■ Passage for review:
Re: Is any file system on Linux appropriate for very large directories?

Adam McKee (amm130@mail.usask.ca)
Mon, 15 Jul 1996 05:51:27 -0600 (CST)


[ some stuff deleted ]

Linus "God" Torvalds wrote:

> Now, I admit that using a hashed directory lookup strategy (or even just
> sorted directories and binary searches or whatever) is a reasonable thing
> to do, but on the other hand I don't feel it is necessarily the _right_
> thing to do. I don't think the directory structure of a filesystem is
> necessarily meant to be a database on any larger scale, and on a smaller
> scale there are problems with the "faster" lookup strategies (more
> complexity, more overhead for small directories).

Obviously, one needs to weigh the additional performance against the added
complexity. It seems to me that a hashing directory lookup should provide
a nice performance increase in exchange for relatively little added
complexity. A hashing lookup should be faster than linear in proportion
to the # of entries in the directory. It should always be faster than
linear, except perhaps in the case of _very_ small directories.

■ Problem:
Carry on the forum post on hashed directory lookup in Linux file systems, starting after its last sentence. The records that follow are separate material and are not part of the forum post.

■ Dataset entries:
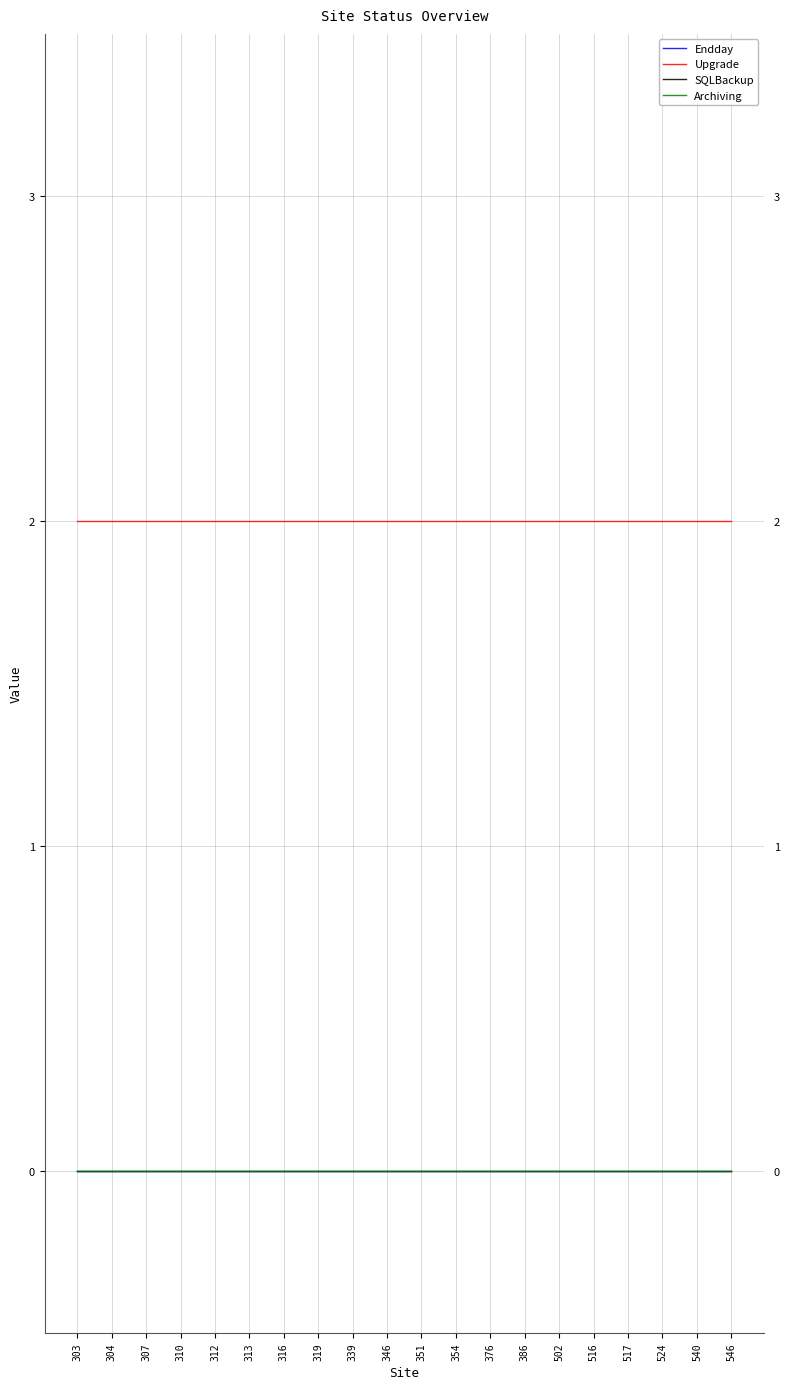

True or false: Endday and Archiving cross at least once.

False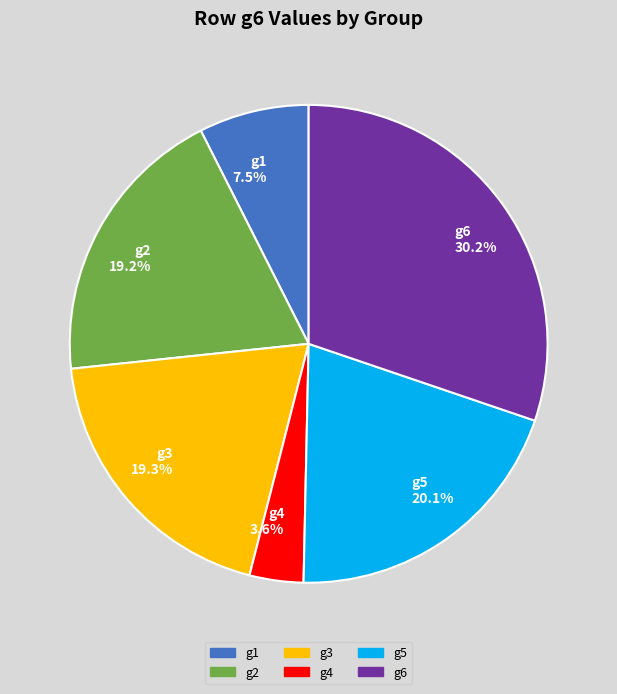

Does any single category account for the majority?

No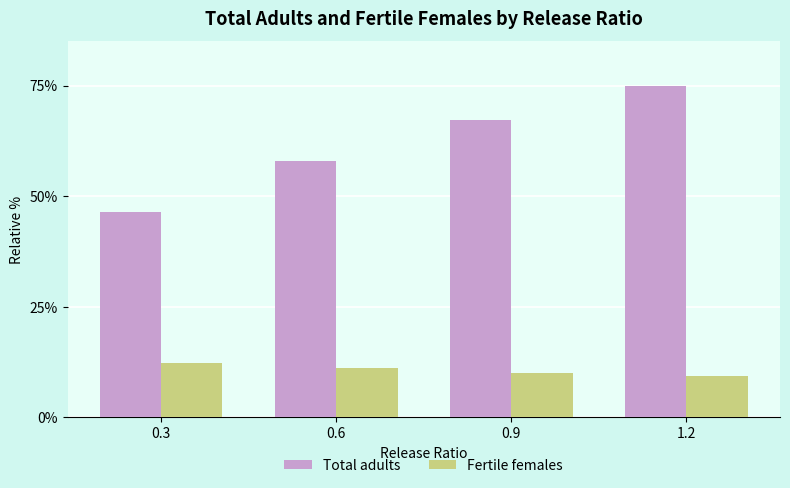

How many groups of bars are there?

4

■ Answer to the problem:
Given a linear directory search, the strategy you suggested (which amounts
to a sort of user-level chained hashing) is very practical, and can be
tailored to the user's requirements. For applications that are to be
ported to various platforms, implementing this user-level strategy ensures
good performance regardless of how the OS does lookups. Still, optimizing
how the OS does lookups should ensure better performance, without
requiring any special effort from the applications programmer or the user.
It would be nice if the need to implement a user-level solution was
dictated only be the need to run the software on an "inferior" OS ;-)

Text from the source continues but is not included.